S: Supondo que o processo venha a ser instaurado, a Presidenta Dilma seria afastada imediatamente do cargo?

ML: Admitida a admissibilidade do recurso e instaurado o processo no Senado, a Constituição prevê que a presidente se afaste do exercício do cargo, se for o caso. Ela continua sendo presidente da República, mas quem exerce o cargo é o vice-presidente da República. Se o impeachment vier a ser negado, o presidente volta para o exercício do cargo; se for aprovado, uma das consequências é a perda do cargo, a cassação do mandato.

S: Fala-se de várias coisas simultaneamente, levando a opinião pública a uma certa confusão, a uma certa perplexidade diante de tantas argumentações.
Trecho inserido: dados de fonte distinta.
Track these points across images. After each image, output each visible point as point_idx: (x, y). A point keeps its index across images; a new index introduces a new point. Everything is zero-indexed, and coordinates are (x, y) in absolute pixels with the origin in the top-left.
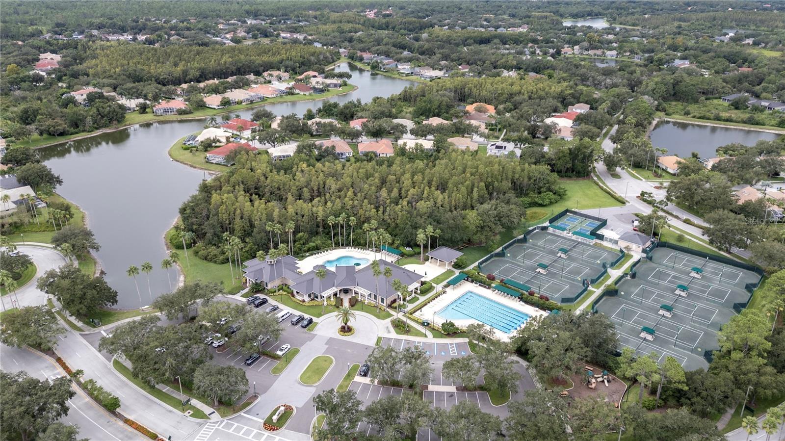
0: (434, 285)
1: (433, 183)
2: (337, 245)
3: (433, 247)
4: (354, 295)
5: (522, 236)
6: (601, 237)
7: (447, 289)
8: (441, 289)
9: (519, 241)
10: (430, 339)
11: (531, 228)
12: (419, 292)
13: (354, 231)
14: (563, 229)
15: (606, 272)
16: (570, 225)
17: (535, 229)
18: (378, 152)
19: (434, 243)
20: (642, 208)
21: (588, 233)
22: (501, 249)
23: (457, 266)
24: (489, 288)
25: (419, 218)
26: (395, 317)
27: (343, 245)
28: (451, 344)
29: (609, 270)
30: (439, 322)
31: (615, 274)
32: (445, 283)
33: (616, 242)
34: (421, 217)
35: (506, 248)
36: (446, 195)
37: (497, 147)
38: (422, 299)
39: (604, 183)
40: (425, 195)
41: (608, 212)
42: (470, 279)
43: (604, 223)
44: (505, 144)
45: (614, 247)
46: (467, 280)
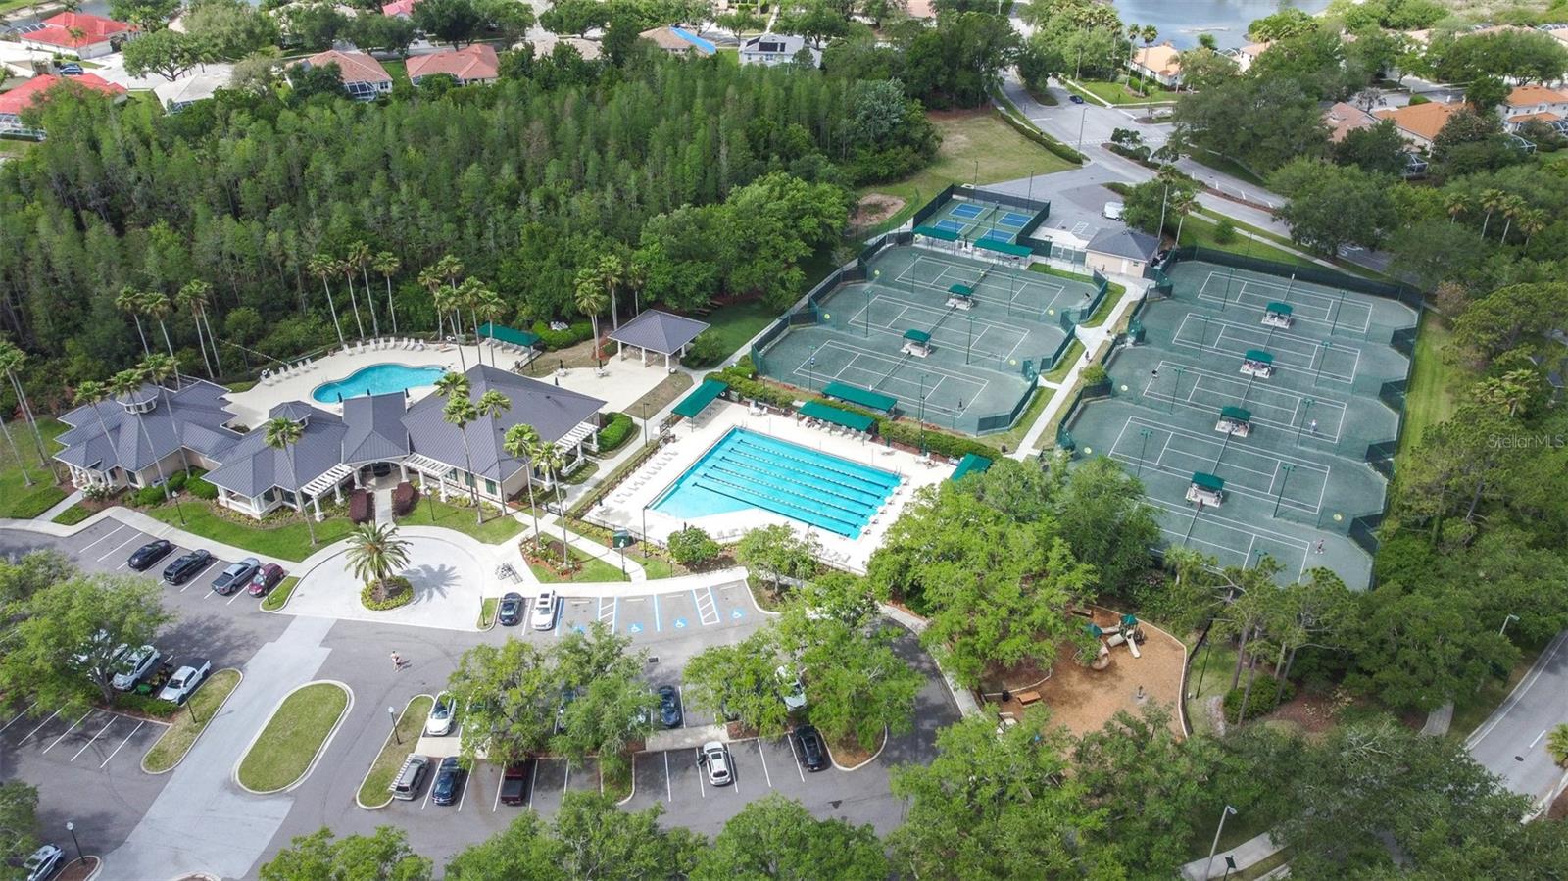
0: (636, 420)
1: (611, 142)
2: (353, 336)
3: (627, 313)
4: (405, 480)
5: (854, 263)
6: (1044, 248)
7: (673, 431)
8: (657, 431)
9: (848, 276)
10: (640, 585)
11: (872, 241)
12: (594, 447)
13: (395, 293)
14: (952, 237)
15: (1072, 335)
16: (966, 224)
17: (882, 242)
18: (461, 76)
19: (628, 304)
20: (1121, 171)
21: (1012, 241)
22: (805, 300)
23: (694, 360)
24: (787, 414)
25: (578, 236)
26: (531, 533)
27: (369, 334)
28: (701, 592)
29: (1080, 330)
30: (660, 528)
31: (1094, 338)
32: (666, 412)
33: (1079, 258)
34: (585, 234)
35: (817, 297)
36: (647, 171)
37: (764, 47)
38: (606, 467)
39: (1024, 119)
40: (591, 175)
41: (1048, 187)
42: (734, 394)
43: (1043, 214)
44: (780, 39)
45: (1078, 270)
46: (727, 398)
ML: Certamente. Os grandes veículos da imprensa brasileira atendem aos interesses das elites econômicas e tomam o partido muito claro de oposição ao atual Governo, que tem raízes em convicções políticas afeiçoadas aos interesses populares, aos interesses do povo mais pobre. O grande conglomerado de televisão e os principais jornais desenvolvem sabidamente uma campanha de desqualificação do Governo atendendo aos seus anunciantes e atendendo aos interesses que esses grandes veículos representam. Como esses grandes veículos de comunicação, tendo um partido tomado, têm uma opção de veicular as teses da oposição política ao Governo, isso cria, sim, no espírito do povo brasileiro, uma má informação, uma informação deformada, desviada, que é lamentável que possa existir num país como a democracia brasileira.